A drain field is 18 inches deep.  The idea is that there are gobs of micro critters that are hanging out right there that love to eat poopy water. 

How deep do these critters go?  How much poopy water do they eat?  Do they eat the pathogens?  Do they let most of the N go down, down, down to our drinking water?

Paul,

I can't answer those questions, but I think the right person to ask would be a civil or environmental engineer. I suspect most municipalities and/or counties probably employ them.

Also, with regard to winter wastewater treatment, about 12 years ago in Wisconsin I helped install an engineered wetland for wastewater treatment. It was the first of it's kind so far north. We installed it at Riveredge Nature Center (description at http://riveredgenaturecenter.org/default.aspx?id=40). The reason it was experimental at the time was because they didn't know how the system would react to extreme cold (zone 4-5). As it turns out in that climate the temperature of the water moving through combined with the decomposition activity to keep it functioning year round. The system could have two feet of snow on it and it would still function. Several have now been installed in the area.

I would guess that a drain field would work similarly to a compost pile, where the heat of decomposition would prevent it from freezing and keep it functional (I assume this is what you're getting at).

Dave

So a standard septic system will work just fine?  I wonder if there are reports of how much waste actually does not get handled.

I would imagine how much N makes it into the groundwater depends on the soil type and the depth of the water table as well as the vegetation growing over the drain feild. so I don't think there is a single answer to that question. different areas require different methods of waste managment. the bacteria do "eat" the pathogens in a system functioning correctly jsut as they would if you left your poo in the ground but because the conditions are purposely created to foster the enviroment for the micro organisms (moisture/depth/ some time in the tank first..... it should be a faster more reliable method. the old place required an aerobic system where all the microbial action took place before the water left the system. we were told that eventually standard drain feild systems are to be phased out due to the many variables affecting their proper functioning and its relationship to ground water quality.   

I wonder if there is some data somewhere that has PPM info on NPK and pathogens under septic systems and for city sewer systems.  And then if we could extrapolate that on a per person per year basis.

So, in summary, we could have:

pathogen PPM per person per year

nitrogen PPM per person per year

phosphorus PPM per person per year

potassium PPM per person per year

And then we could have a basis for a threshold for alternative systems.
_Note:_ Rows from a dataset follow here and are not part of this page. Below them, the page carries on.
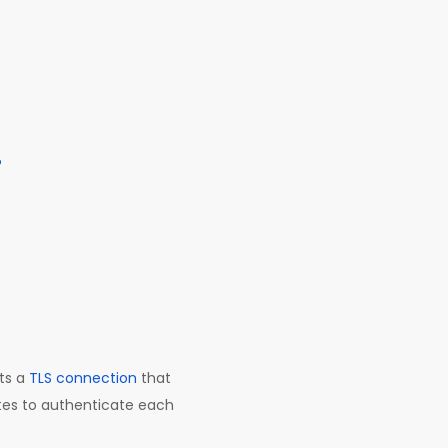
?
rts a
TLS connection
that
ates to authenticate each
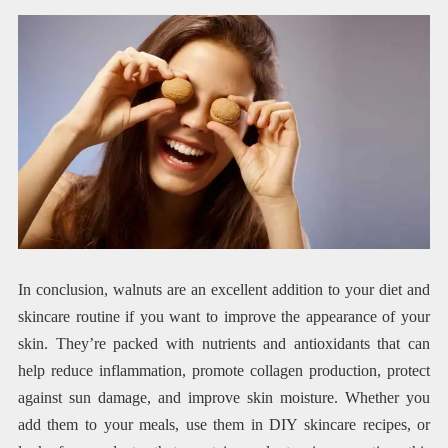
In conclusion, walnuts are an excellent addition to your diet and
skincare routine if you want to improve the appearance of your
skin. They’re packed with nutrients and antioxidants that can
help reduce inflammation, promote collagen production, protect
against sun damage, and improve skin moisture. Whether you
add them to your meals, use them in DIY skincare recipes, or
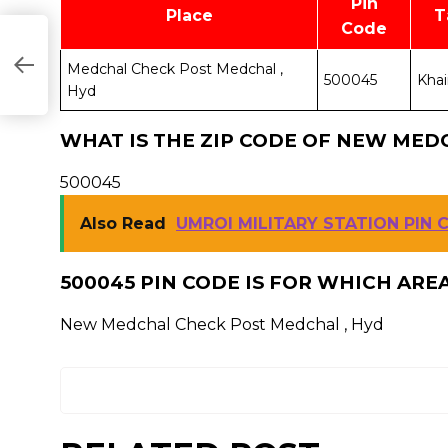
Pin
Place
T
Code
Medchal Check Post Medchal ,
500045
Khai
Hyd
WHAT IS THE ZIP CODE OF NEW MED
500045
Also Read
UMROI MILITARY STATION PIN 
500045 PIN CODE IS FOR WHICH ARE
New Medchal Check Post Medchal , Hyd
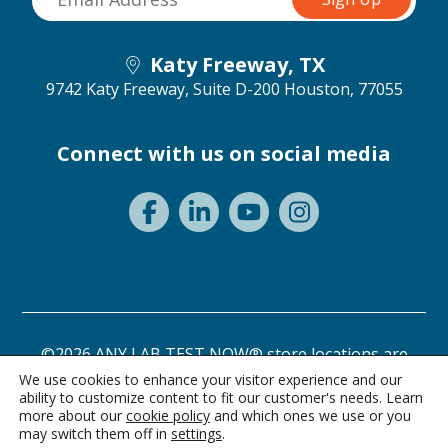
Katy Freeway, TX
9742 Katy Freeway, Suite D-200
Houston, 77055
Connect with us on social media
©2026 ANY LAB TEST NOW® store locations are
independently owned and operated.
We use cookies to enhance your visitor experience and our
ability to customize content to fit our customer's needs. Learn
Privacy Statement
Terms of Use
more about our
cookie policy
and which ones we use or you
may switch them off in
settings
.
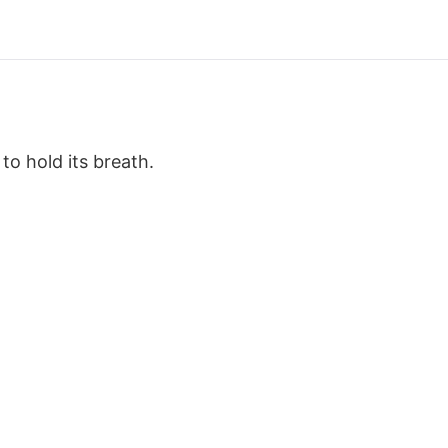
o hold its breath.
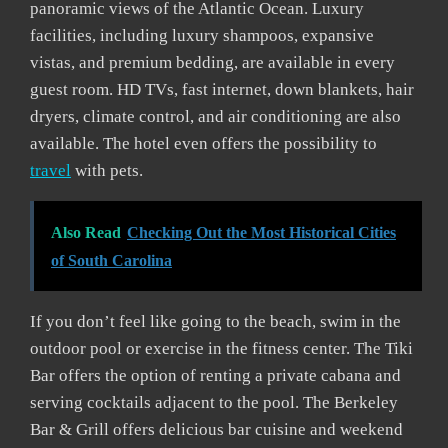
panoramic views of the Atlantic Ocean. Luxury
facilities, including luxury shampoos, expansive
vistas, and premium bedding, are available in every
guest room. HD TVs, fast internet, down blankets, hair
dryers, climate control, and air conditioning are also
available. The hotel even offers the possibility to
travel
with pets.
Also Read
Checking Out the Most Historical Cities
of South Carolina
If you don’t feel like going to the beach, swim in the
outdoor pool or exercise in the fitness center. The Tiki
Bar offers the option of renting a private cabana and
serving cocktails adjacent to the pool. The Berkeley
Bar & Grill offers delicious bar cuisine and weekend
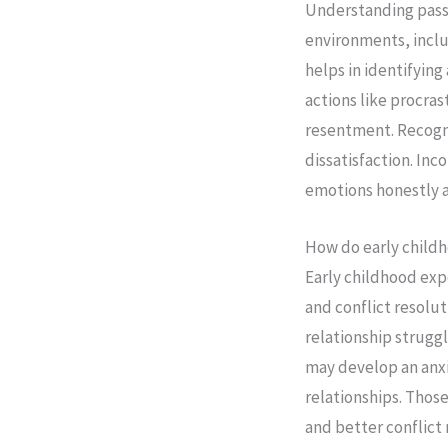
Understanding passiv
environments, inclu
helps in identifying
actions like procra
resentment. Recogni
dissatisfaction. Inc
emotions honestly a
How do early childh
Early childhood exp
and conflict resolut
relationship strugg
may develop an anxi
relationships. Thos
and better conflict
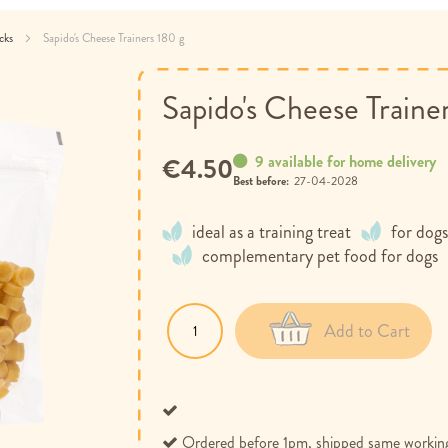
acks
Sapido's Cheese Trainers 180 g
Sapido's Cheese Traine
9 available for home delivery
€4.50
Best before:
27-04-2028
ideal as a training treat
for dogs
complementary pet food for dogs
Add to Cart
Ordered before 1pm, shipped same workin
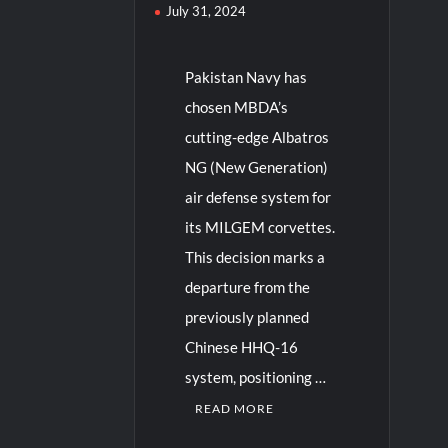
July 31, 2024
Pakistan Navy has
chosen MBDA’s
cutting-edge Albatros
NG (New Generation)
air defense system for
its MILGEM corvettes.
This decision marks a
departure from the
previously planned
Chinese HHQ-16
system, positioning …
READ MORE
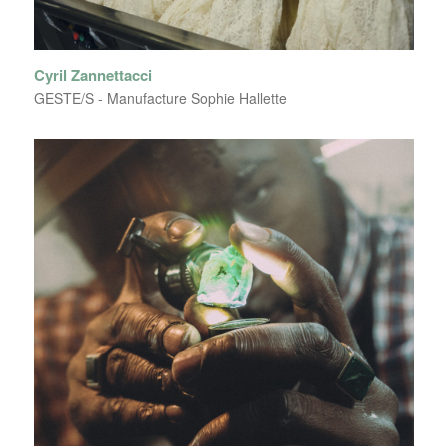
Cyril Zannettacci
GESTE/S - Manufacture Sophie Hallette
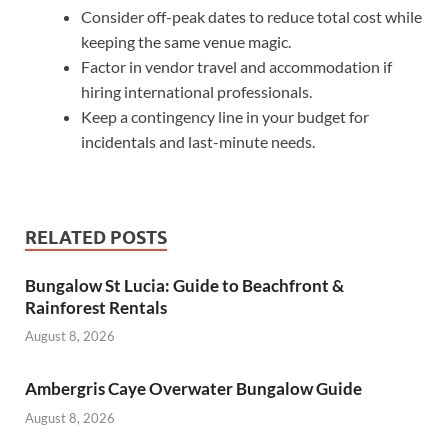
Consider off-peak dates to reduce total cost while
keeping the same venue magic.
Factor in vendor travel and accommodation if
hiring international professionals.
Keep a contingency line in your budget for
incidentals and last-minute needs.
RELATED POSTS
Bungalow St Lucia: Guide to Beachfront &
Rainforest Rentals
August 8, 2026
Ambergris Caye Overwater Bungalow Guide
August 8, 2026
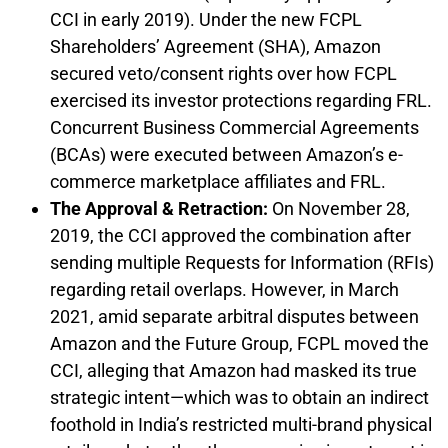
CCI in early 2019). Under the new FCPL
Shareholders’ Agreement (SHA), Amazon
secured veto/consent rights over how FCPL
exercised its investor protections regarding FRL.
Concurrent Business Commercial Agreements
(BCAs) were executed between Amazon’s e-
commerce marketplace affiliates and FRL.
The Approval & Retraction:
On November 28,
2019, the CCI approved the combination after
sending multiple Requests for Information (RFIs)
regarding retail overlaps. However, in March
2021, amid separate arbitral disputes between
Amazon and the Future Group, FCPL moved the
CCI, alleging that Amazon had masked its true
strategic intent—which was to obtain an indirect
foothold in India’s restricted multi-brand physical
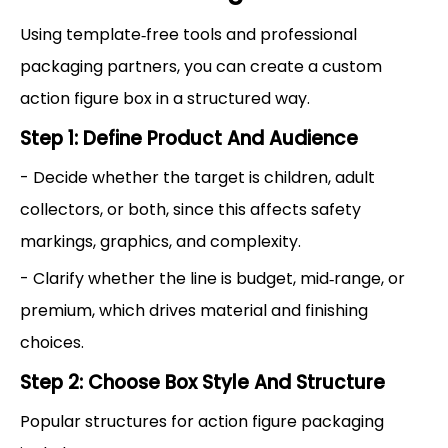
Using template‑free tools and professional
packaging partners, you can create a custom
action figure box in a structured way.
Step 1: Define Product And Audience
- Decide whether the target is children, adult
collectors, or both, since this affects safety
markings, graphics, and complexity.
- Clarify whether the line is budget, mid‑range, or
premium, which drives material and finishing
choices.
Step 2: Choose Box Style And Structure
Popular structures for action figure packaging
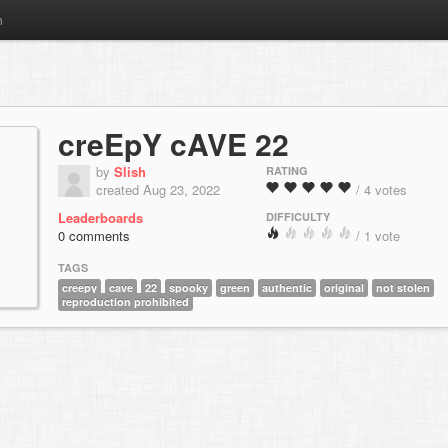
m
creEpY cAVE 22
by
Slish
RATING
created Aug 23, 2022
/ 4 votes
Leaderboards
DIFFICULTY
0 comments
/ 1 vote
TAGS
creepy
cave
22
spooky
green
authentic
original
not stolen
reproduction prohibited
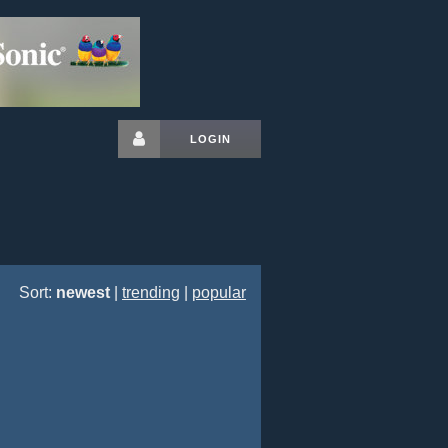
LOGIN
Sort:
newest
|
trending
|
popular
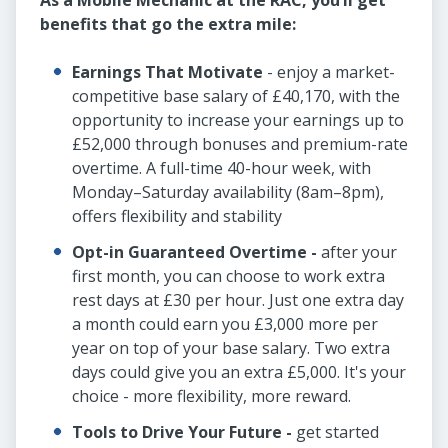
As a Mobile Mechanic at the RAC, you’ll get
benefits that go the extra mile:
Earnings That Motivate
- enjoy a market-
competitive base salary of £40,170, with the
opportunity to increase your earnings up to
£52,000 through bonuses and premium-rate
overtime. A full-time 40-hour week, with
Monday–Saturday availability (8am–8pm),
offers flexibility and stability
Opt-in Guaranteed Overtime -
after your
first month, you can choose to work extra
rest days at £30 per hour. Just one extra day
a month could earn you £3,000 more per
year on top of your base salary. Two extra
days could give you an extra £5,000. It's your
choice - more flexibility, more reward.
Tools to Drive Your Future -
get started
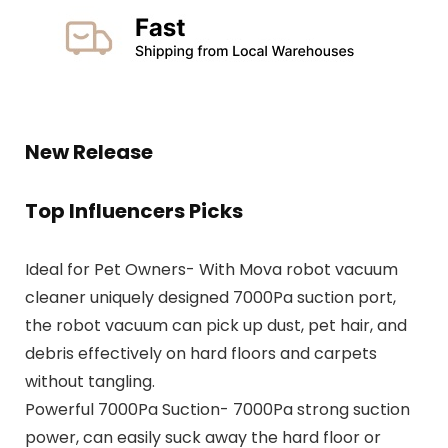
New Release
Top Influencers Picks
Ideal for Pet Owners- With Mova robot vacuum
cleaner uniquely designed 7000Pa suction port,
the robot vacuum can pick up dust, pet hair, and
debris effectively on hard floors and carpets
without tangling.
Powerful 7000Pa Suction- 7000Pa strong suction
power, can easily suck away the hard floor or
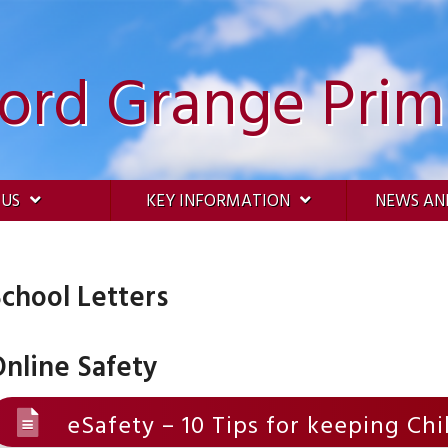
ford Grange Prim
 US
KEY INFORMATION
NEWS AN
chool Letters
nline Safety
eSafety – 10 Tips for keeping Ch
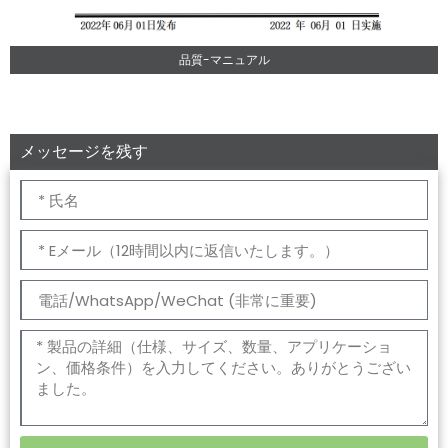
品質-マニュアル
メッセージを残す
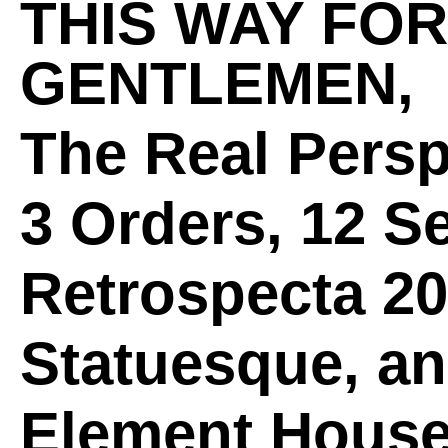
THIS WAY FOR
GENTLEMEN,
The Real Persp
3 Orders, 12 S
Retrospecta 2
Statuesque, a
Element Hous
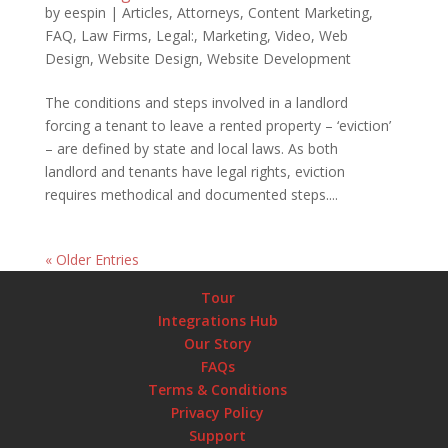
by
eespin
|
Articles
,
Attorneys
,
Content Marketing
,
FAQ
,
Law Firms
,
Legal:
,
Marketing
,
Video
,
Web
Design
,
Website Design
,
Website Development
The conditions and steps involved in a landlord
forcing a tenant to leave a rented property – ‘eviction’
– are defined by state and local laws. As both
landlord and tenants have legal rights, eviction
requires methodical and documented steps....
« Older Entries
Tour
Integrations Hub
Our Story
FAQs
Terms & Conditions
Privacy Policy
Support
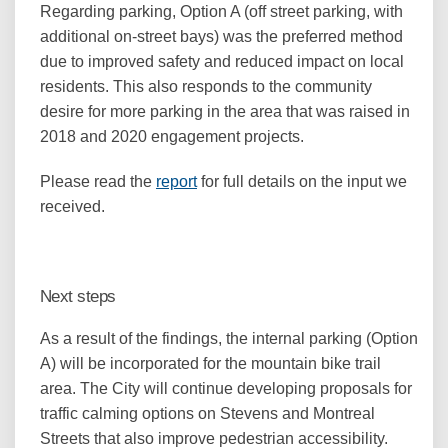
Regarding parking, Option A (off street parking, with
additional on-street bays) was the preferred method
due to improved safety and reduced impact on local
residents. This also responds to the community
desire for more parking in the area that was raised in
2018 and 2020 engagement projects.
(External link)
Please read the
report
for full details on the input we
received.
Next steps
As a result of the findings, the internal parking (Option
A) will be incorporated for the mountain bike trail
area. The City will continue developing proposals for
traffic calming options on Stevens and Montreal
Streets that also improve pedestrian accessibility.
Paul talks about this in this podcast: http://www.richsoil.com/permaculture/435-podcast-077-creating-an-oasis-with-grey-water-2/

More about wastewater and why normal septic systems might not work all that well:  http://www.solviva.com/wastewater.htm

Looking just for N reduction doesn't really have any bearing on pathogens. Highly soluble N is the canary in the coal mine for other nasties, prescription drugs, persistent chemical pollutants. Testing for nitrates is cheap and easy as compared to others.
One can easily treat for N with Alternative Treatment Technology ( ATT's) yet not treat for those other possibly more dangerous things.
Nitrate contamination if that is the only fear is much easier and afforadbly addressed with filtration. The Feds indicate 1.5% of gross income should be what is normally set aside for clean drinking water. Of systems approved within Oregon the most effective for nitrate reduction cost app $39,000.00 far above 1.5% of my income.
Composting toilets are an efective path for reduction of nitrates temperatures within the composted material addressing pathogens. I would still have problems in disposing of the material on food plants. In Oregon the material is prohibited from that use. 
De-nitrification naturally occurs through plant uptake in riparian areas and as it travels to the sub-oxic layer of groundwater.
Nitrates an effective and easily detected precursor to how septic effluent passes or infiltrates the groundwater but not necessarily any indication of E-coli or human pathogens within the aquifer.

Paul, I'd be interested in your views on Mike Reynolds work (the earthship guy). His buildings address all of the issues you discuss in your podcasts. They collect rainwater for all water usage (no wells, pumps, softening, very little filtration needed), they process their own grey and black water separately, they have at least one self contained greenhouse for the processing of greywater and allow for the addition of another for the black water system, the homes are designed and built from New Mexico, Haiti, Canada without conventional heating or cooling systems (solar gain, thermal mass and convection only), and are designed to be powered completely off grid. His videos may be seen here:
Garbage Warrior
http://www.youtube.com/playlist?list=PL2F4C0B3123189EC8&feature=mh_lolz
Earthship Seminar 1,2
http://www.youtube.com/playlist?list=PL7C8F40E6B3BBDFAE&feature=mh_lolz

Nitrogen in a standard septic system is generally considered 61 mg/l for  what enters the tank it is generally determined that it is reduced to 46-41 mg/l after it leaves the tank and encounters ground water.
A grey water system which in Oregon 2/3rds the size of what is required for a standard system is about 17.5 mg/l of nitrates as it enters the tank and it is commonly estimated that 3-4 as it reaches the groundwater.
Now there are a lot of different factors but this is generally accepted as initial figures for nitrates.